Task item
Put each line of text from the material below into a JSON list of strings, one string per line, skipping blank lines. Leave the pictures out.

Supplied entries
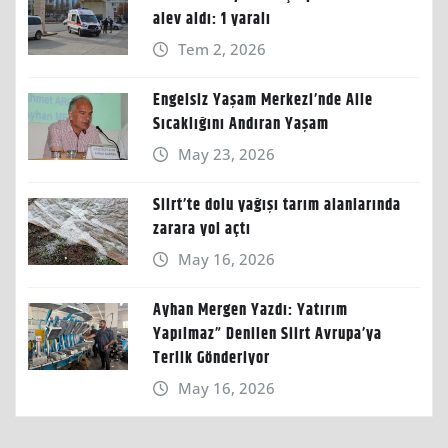
alev aldı: 1 yaralı
Tem 2, 2026
Engelsiz Yaşam Merkezi’nde Aile
Sıcaklığını Andıran Yaşam
May 23, 2026
Siirt’te dolu yağışı tarım alanlarında
zarara yol açtı
May 16, 2026
Ayhan Mergen Yazdı: Yatırım
Yapılmaz” Denilen Siirt Avrupa’ya
Terlik Gönderiyor
May 16, 2026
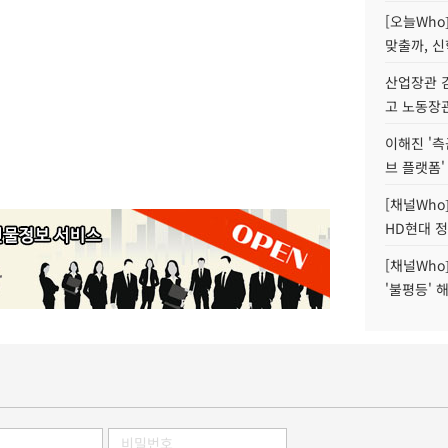
[오늘Who
맞출까, 
산업장관 김
고 노동장
이해진 '측
브 플랫폼'
[채널Who
HD현대 정
[채널Who
'불평등' 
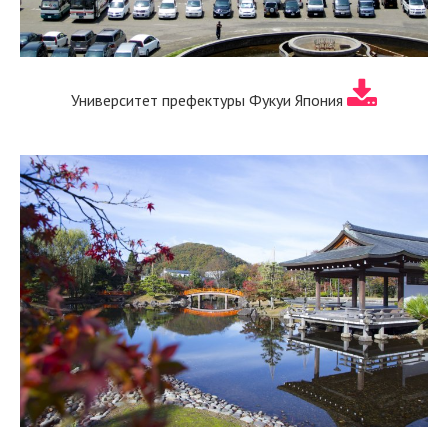
Университет префектуры Фукуи Япония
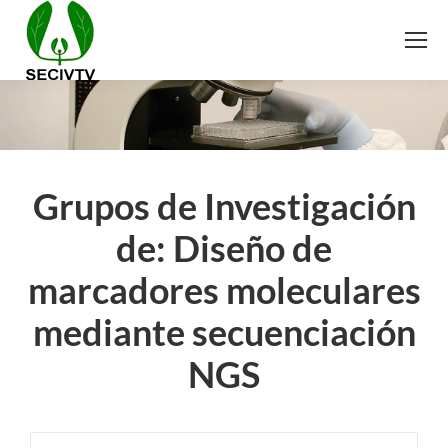
Grupos de Investigación
de: Diseño de
marcadores moleculares
mediante secuenciación
NGS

Solved exercise
[
  "alev aldı: 1 yaralı",
  "Tem 2, 2026",
  "Engelsiz Yaşam Merkezi’nde Aile",
  "Sıcaklığını Andıran Yaşam",
  "May 23, 2026",
  "Siirt’te dolu yağışı tarım alanlarında",
  "zarara yol açtı",
  "May 16, 2026",
  "Ayhan Mergen Yazdı: Yatırım",
  "Yapılmaz” Denilen Siirt Avrupa’ya",
  "Terlik Gönderiyor",
  "May 16, 2026",
  "[오늘Who",
  "맞출까, ",
  "산업장관 김",
  "고 노동장",
  "이해진 '측",
  "브 플랫폼'",
  "[채널Who",
  "HD현대 정",
  "[채널Who",
  "'불평등' ",
  "Университет префектуры Фукуи Япония",
  "Grupos de Investigación",
  "de: Diseño de",
  "marcadores moleculares",
  "mediante secuenciación",
  "NGS"
]